Yep,where I learned to drill it at was at the top of a cast iron 90


----------



## pianoplumber (Apr 19, 2014)

The OP (who apparently left the building) asked about hole saws, not drill bits.


----------



## sparky (Jan 8, 2014)

pianoplumber said:


> The OP (who apparently left the building) asked about hole saws, not drill bits.


Oh that's right well I have drilled many holes into cast iron with Lennox hole saw bits,no problems at all


----------



## titaniumplumbr (Jun 11, 2014)

Yeah I would probably have to say Lennox is one of the best


----------



## rjbphd (Feb 5, 2010)

pianoplumber said:


> The OP (who apparently left the building) asked about hole saws, not drill bits.


His time served is up...


----------



## plumbdrum (Nov 30, 2013)

It's called no hub fittings and clamps, end of story.


----------



## HonestPlumb (Jan 25, 2015)

Maybe a vent, in an area not big enough to get a fitting and no-hub couplings?


----------



## titaniumplumbr (Jun 11, 2014)

UPC 311.2 No drainage or vent piping shall be drilled and tapped for the purpose of making connections thereto, and no cast-iron soil pipe shall be threaded.

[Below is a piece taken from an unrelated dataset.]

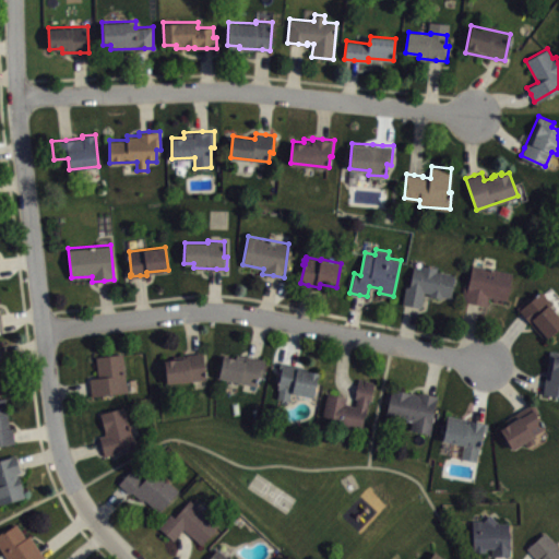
[(409,286),(406,286),(403,304),(413,306),(420,307),(424,292),(430,293),(429,295),(442,297),(442,295),(450,296),(455,274),(437,271),(437,266),(432,265),(432,264),(428,263),(428,265),(423,264),(421,268),(414,265),(409,286)]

Sent from my iPhone using PlumbingZone


----------



## sparky (Jan 8, 2014)

titaniumplumbr said:


> UPC 311.2 No drainage or vent piping shall be drilled and tapped for the purpose of making connections thereto, and no cast-iron soil pipe shall be threaded.
> 
> Sent from my iPhone using PlumbingZone


Only applies to new construction or plbing that has to be inspected,if doing service work drill away


----------



## titaniumplumbr (Jun 11, 2014)

Ha ha yeah ok


----------



## plumbdrum (Nov 30, 2013)

sparky said:


> Only applies to new construction or plbing that has to be inspected,if doing service work drill away



All work should be inspected


----------



## KoleckeINC (Oct 22, 2011)

All old 2" cast should be flowing :::smirking:::


----------



## Letterrip (Jul 28, 2013)

plumbdrum said:


> All work should be inspected


That's a bit of an overreach.


----------



## plumbdrum (Nov 30, 2013)

Letterrip said:


> That's a bit of an overreach.



Naaa


----------